Comprendiamo pure che per un americano cosa vuoi che cambi che un posto sia a Palermo o a Napoli: sempre Italia è. Però, per costruire questo «falso» cinematografico la produzione poteva trasferire a Palermo un edificio meno famoso di Napoli.
Oppure poteva cercarne un altro nella città siciliana, probabilmente non altrettanto seducente e coreografico come l’edificio progettato e innalzato nel Rione Sanità, nella prima metà del Settecento, assieme al gemello Palazzo dello Spagnuolo, da uno dei maestri dell’architettura, Giuseppe Sanfelice, un topos urbanistico napoletano fotografato da migliaia e migliaia di turisti e set di numerosi film e fiction. Tra l’altro è anche inquadrato
un murales («Il vento pesa quanto le catene») realizzato nello scalone, una decina di anni fa, dal francese Zilda e che nei primi anni Sessanta del secolo passato, quando è storicamente ambientata la serie, ovviamente non c’era. Ma questo è un dettaglio che rende più gustoso l’omaggio alla nostra città, protagonista di molte altre scene di «Ripley», insieme alla salernitana Atrani, perla della Costiera, dove è ambientata molta parte della miniserie, con la sua piazzetta, la sua spiaggia, il suo ponte e le scalinatelle longhe longhe, strettulelle struttulelle (che poi magari a un occhio attento sono invece ad Amalfi). Che fatica a scalarne, ma ne vale la pena anche solo a guardarle in tv.

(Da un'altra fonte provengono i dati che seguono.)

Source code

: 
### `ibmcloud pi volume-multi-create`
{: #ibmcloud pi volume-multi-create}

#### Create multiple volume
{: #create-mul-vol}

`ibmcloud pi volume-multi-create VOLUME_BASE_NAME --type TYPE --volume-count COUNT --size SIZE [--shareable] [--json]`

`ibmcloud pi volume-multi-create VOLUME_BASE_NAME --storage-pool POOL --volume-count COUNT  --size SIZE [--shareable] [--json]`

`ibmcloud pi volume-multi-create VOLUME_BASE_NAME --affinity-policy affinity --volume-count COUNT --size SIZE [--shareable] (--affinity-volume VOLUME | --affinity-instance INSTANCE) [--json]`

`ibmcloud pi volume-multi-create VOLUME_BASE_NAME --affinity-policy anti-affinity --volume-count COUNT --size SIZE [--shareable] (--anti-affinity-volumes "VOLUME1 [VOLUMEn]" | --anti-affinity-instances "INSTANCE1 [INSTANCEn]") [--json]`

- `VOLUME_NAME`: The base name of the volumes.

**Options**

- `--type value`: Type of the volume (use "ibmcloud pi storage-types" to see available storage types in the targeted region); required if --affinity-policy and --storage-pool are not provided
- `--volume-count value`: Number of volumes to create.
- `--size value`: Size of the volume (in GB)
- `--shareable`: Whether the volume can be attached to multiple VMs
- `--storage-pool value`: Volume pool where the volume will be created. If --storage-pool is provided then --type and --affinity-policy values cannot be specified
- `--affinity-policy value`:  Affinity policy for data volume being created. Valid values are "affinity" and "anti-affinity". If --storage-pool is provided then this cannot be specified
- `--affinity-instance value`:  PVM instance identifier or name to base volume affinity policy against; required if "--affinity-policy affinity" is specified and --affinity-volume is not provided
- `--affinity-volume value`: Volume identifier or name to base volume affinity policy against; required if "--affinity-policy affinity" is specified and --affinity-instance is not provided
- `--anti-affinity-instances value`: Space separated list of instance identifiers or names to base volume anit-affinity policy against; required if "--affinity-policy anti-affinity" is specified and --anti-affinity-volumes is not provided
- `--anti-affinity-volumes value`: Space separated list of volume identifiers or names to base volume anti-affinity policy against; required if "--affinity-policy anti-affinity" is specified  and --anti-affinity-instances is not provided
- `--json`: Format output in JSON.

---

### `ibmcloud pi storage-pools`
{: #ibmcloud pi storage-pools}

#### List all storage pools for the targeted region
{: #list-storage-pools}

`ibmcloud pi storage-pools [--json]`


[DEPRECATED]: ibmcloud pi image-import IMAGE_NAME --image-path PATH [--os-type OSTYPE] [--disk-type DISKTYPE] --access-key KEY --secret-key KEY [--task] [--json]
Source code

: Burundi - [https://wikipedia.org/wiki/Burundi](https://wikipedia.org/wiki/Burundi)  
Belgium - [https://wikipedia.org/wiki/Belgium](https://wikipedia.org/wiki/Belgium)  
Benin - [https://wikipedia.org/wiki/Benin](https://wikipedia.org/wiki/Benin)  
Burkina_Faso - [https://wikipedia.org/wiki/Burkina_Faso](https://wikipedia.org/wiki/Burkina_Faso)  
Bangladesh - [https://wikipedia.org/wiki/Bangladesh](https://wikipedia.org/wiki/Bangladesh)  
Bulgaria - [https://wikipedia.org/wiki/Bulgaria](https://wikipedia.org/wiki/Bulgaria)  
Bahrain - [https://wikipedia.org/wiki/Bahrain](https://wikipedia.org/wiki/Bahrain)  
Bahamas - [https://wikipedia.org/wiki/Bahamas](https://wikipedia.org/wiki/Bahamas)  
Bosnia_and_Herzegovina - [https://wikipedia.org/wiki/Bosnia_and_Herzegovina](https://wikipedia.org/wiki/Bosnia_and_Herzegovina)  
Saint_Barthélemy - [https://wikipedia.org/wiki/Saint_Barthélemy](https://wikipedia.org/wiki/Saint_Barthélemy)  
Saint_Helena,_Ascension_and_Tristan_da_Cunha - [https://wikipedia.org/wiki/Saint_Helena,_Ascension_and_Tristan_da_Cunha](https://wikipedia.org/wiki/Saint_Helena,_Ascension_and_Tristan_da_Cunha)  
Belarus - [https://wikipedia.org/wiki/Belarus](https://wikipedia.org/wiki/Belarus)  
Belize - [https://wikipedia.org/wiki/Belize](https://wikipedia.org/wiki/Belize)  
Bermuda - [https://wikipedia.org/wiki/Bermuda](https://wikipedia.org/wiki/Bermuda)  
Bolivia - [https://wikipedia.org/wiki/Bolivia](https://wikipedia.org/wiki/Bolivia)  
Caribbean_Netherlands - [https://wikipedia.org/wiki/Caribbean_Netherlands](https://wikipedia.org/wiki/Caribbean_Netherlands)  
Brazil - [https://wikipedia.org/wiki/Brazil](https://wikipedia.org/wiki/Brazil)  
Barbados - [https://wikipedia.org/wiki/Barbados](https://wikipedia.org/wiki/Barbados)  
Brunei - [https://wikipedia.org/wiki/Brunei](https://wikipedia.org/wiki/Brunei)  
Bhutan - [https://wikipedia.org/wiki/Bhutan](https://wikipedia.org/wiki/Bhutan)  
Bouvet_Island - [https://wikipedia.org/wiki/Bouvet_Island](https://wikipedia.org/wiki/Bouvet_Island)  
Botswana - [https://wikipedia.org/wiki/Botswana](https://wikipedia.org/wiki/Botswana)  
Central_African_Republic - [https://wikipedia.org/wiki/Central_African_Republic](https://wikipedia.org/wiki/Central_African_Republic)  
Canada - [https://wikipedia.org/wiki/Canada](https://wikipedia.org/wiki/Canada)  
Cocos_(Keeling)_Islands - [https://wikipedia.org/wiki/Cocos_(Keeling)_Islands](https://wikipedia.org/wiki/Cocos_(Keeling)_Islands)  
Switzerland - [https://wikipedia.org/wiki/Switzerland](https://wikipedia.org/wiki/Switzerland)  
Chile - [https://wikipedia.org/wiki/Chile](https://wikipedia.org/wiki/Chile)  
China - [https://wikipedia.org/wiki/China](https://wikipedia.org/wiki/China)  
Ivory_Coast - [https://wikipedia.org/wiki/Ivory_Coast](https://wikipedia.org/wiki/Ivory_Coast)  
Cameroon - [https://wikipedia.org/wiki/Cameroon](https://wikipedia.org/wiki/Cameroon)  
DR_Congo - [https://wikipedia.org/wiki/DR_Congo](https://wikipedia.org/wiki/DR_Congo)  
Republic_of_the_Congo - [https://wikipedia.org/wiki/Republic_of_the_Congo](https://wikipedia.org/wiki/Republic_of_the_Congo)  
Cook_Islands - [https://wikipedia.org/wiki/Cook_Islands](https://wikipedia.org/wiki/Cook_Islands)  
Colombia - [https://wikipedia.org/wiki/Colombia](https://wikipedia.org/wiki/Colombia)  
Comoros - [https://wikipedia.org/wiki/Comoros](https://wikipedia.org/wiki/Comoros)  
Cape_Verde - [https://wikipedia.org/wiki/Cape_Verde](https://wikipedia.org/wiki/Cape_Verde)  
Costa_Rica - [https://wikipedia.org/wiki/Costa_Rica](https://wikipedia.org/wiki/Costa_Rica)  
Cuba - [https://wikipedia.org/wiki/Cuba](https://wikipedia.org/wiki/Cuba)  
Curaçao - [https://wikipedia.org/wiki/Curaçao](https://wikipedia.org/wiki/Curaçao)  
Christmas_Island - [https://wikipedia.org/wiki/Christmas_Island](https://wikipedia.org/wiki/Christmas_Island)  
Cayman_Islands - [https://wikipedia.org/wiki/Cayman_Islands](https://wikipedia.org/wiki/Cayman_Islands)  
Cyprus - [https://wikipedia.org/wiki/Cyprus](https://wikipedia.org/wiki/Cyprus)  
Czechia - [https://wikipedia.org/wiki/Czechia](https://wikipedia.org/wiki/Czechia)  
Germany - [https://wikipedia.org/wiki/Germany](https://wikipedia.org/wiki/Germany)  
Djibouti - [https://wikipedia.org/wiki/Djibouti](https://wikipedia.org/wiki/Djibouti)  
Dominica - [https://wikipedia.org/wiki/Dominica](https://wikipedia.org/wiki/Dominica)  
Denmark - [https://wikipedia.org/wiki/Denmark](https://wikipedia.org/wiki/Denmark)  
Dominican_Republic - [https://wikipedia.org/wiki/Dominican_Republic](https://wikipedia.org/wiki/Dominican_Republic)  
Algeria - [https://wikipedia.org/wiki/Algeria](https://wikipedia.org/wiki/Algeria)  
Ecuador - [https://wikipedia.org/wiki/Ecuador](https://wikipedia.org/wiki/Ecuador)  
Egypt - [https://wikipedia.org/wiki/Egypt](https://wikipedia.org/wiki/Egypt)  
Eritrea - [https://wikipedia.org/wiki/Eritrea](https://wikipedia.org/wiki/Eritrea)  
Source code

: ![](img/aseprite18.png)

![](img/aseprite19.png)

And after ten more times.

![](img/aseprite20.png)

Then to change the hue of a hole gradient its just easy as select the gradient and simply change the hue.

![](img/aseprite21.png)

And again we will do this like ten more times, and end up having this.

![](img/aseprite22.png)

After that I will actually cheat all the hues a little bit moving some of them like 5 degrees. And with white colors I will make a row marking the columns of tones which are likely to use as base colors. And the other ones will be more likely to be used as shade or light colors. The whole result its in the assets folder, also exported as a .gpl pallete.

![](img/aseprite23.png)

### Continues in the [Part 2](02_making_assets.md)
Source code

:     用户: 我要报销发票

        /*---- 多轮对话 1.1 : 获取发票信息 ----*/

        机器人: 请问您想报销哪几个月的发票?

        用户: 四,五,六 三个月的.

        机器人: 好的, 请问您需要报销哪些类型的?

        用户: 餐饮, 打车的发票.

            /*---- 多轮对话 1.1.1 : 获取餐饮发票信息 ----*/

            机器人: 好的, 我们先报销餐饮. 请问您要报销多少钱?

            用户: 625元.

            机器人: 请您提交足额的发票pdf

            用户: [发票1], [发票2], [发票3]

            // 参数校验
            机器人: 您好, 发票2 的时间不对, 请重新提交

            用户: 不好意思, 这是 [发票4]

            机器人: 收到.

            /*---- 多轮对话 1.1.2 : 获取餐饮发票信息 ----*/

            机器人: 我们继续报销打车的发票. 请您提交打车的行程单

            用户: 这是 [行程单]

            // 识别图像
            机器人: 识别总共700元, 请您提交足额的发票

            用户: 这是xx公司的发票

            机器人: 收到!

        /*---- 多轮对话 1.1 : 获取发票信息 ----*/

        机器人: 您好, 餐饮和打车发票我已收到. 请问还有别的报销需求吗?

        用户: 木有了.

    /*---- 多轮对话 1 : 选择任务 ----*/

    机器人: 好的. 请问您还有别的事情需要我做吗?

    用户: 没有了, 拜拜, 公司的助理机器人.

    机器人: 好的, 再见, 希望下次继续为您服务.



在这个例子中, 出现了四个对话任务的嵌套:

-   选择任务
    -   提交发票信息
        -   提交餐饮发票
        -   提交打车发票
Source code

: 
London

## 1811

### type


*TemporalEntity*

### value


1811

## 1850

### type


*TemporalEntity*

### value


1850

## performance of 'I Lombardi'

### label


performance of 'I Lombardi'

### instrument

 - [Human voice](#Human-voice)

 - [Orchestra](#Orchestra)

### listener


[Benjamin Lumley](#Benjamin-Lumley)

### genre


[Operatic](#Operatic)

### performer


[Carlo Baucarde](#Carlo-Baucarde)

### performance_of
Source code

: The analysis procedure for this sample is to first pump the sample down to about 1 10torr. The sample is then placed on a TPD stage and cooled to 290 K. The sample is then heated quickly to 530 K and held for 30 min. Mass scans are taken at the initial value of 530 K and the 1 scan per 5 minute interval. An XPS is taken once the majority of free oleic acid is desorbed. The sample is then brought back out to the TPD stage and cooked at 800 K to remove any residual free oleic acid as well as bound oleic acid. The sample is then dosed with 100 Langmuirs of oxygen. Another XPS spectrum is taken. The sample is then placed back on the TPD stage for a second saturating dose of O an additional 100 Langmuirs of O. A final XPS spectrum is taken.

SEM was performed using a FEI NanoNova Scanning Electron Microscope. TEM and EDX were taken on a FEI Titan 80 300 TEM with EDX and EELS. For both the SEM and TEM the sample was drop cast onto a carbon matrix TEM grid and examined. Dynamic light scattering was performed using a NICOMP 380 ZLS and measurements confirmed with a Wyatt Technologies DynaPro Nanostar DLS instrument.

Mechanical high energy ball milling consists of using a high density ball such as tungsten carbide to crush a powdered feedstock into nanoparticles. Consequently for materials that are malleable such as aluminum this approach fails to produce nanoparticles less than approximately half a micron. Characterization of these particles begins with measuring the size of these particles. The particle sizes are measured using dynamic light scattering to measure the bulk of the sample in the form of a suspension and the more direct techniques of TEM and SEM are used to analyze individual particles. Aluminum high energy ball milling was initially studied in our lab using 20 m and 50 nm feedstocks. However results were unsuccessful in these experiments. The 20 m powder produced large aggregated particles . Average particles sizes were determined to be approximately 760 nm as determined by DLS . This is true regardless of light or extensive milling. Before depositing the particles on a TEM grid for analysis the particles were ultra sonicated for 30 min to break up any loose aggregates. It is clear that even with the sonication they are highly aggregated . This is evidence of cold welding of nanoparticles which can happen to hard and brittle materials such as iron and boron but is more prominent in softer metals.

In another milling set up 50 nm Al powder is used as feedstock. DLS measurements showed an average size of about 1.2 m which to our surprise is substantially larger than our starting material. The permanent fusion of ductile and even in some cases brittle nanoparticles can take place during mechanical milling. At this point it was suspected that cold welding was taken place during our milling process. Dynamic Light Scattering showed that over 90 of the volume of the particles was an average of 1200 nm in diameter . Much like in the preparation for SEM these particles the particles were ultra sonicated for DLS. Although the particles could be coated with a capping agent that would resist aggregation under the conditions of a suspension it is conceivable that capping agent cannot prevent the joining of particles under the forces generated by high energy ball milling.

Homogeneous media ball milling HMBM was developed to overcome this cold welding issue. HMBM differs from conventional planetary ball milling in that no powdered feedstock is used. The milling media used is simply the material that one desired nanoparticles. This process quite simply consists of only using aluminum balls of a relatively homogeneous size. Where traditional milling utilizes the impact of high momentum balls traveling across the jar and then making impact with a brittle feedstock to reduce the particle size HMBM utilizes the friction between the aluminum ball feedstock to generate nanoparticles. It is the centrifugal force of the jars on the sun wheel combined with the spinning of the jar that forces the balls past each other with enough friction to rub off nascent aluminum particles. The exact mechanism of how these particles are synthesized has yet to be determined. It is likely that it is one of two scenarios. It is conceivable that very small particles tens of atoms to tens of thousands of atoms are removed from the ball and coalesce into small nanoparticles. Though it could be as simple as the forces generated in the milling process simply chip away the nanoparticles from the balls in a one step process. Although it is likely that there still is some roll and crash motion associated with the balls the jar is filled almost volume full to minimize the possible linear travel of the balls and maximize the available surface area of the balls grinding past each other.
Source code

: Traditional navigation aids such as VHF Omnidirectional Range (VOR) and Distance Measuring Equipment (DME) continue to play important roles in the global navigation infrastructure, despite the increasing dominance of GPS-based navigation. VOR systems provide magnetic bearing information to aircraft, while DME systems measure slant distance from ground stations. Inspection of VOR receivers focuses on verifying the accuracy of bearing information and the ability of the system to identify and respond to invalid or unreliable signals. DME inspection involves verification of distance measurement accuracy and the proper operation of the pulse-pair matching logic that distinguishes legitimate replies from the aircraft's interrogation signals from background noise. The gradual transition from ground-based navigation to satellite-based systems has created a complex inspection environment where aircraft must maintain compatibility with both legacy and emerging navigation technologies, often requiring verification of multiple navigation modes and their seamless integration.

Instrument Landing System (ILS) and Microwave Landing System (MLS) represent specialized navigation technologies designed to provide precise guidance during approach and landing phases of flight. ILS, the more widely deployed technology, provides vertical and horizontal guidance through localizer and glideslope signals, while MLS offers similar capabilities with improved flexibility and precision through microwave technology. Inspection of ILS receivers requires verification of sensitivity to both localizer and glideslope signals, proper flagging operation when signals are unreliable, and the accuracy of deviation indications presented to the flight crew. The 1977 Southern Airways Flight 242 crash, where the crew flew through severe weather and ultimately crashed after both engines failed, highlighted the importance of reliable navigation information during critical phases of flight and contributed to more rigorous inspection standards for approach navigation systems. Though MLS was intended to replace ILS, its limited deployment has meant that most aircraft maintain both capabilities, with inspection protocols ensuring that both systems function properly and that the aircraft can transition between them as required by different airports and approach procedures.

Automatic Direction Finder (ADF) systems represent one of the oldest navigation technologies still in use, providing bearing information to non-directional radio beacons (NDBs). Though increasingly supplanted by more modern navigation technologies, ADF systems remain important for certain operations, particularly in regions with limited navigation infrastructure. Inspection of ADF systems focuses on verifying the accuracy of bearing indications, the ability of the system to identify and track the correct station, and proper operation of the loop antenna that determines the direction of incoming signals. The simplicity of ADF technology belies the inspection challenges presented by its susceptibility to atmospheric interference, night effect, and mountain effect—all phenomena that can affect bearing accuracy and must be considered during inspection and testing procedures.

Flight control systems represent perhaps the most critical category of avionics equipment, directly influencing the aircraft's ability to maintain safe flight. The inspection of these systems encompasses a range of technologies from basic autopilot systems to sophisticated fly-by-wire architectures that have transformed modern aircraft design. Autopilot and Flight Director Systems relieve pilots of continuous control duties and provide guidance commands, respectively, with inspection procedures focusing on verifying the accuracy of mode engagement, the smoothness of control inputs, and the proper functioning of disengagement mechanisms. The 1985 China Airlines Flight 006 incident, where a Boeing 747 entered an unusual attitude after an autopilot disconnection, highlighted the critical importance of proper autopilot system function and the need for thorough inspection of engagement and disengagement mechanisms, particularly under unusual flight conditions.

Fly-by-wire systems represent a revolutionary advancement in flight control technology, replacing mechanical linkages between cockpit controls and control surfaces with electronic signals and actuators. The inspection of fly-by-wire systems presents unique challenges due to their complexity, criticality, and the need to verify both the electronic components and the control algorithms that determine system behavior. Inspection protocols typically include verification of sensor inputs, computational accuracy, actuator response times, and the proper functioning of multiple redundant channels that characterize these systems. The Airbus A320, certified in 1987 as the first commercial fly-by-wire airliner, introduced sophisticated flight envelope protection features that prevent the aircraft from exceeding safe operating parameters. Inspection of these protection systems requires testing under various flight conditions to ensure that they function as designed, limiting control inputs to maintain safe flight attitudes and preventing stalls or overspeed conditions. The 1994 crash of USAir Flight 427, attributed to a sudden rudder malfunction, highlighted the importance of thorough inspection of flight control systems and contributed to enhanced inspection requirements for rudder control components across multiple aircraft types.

Negli otto episodi della miniserie c’è un vero e proprio tour italiano, perfettamente ricollocato negli anni del bianco e nero: oltre Atrani, Napoli e Palermo si viaggia per Roma, Sanremo, Venezia. Però l’occhio dello spettatore napoletano si ferma su Napoli che è proposta con le sue perfette maschere di scandalo e di seduzione. Ripley spesso e volentieri si muove in treno e scende e sale dai vagoni anche a Napoli Centrale, che nella forma attuale fu inaugurata nel 1960. Nella miniserie è invece proposta una location differente, con una stazione che dovrebbe ricordare la precedente Ferrovia. Un set magnifico, va detto, quello trovato da Zaillian, che sfoggia imponenti colonne marmoree, citando l’Orson Welles più ispirato. Non sono riuscito a identificare il sito reale e non ho avuto nessuna voglia di smanettare e smarrirmi nel web. È stato sufficiente abbandonarmi alla regola principe dell’arte narrativa (scritta o filmata): la sospensione dell’incredulità. Godendomi una grande serie e un morboso omaggio a Napoli, sebbene talvolta per interposta geografia.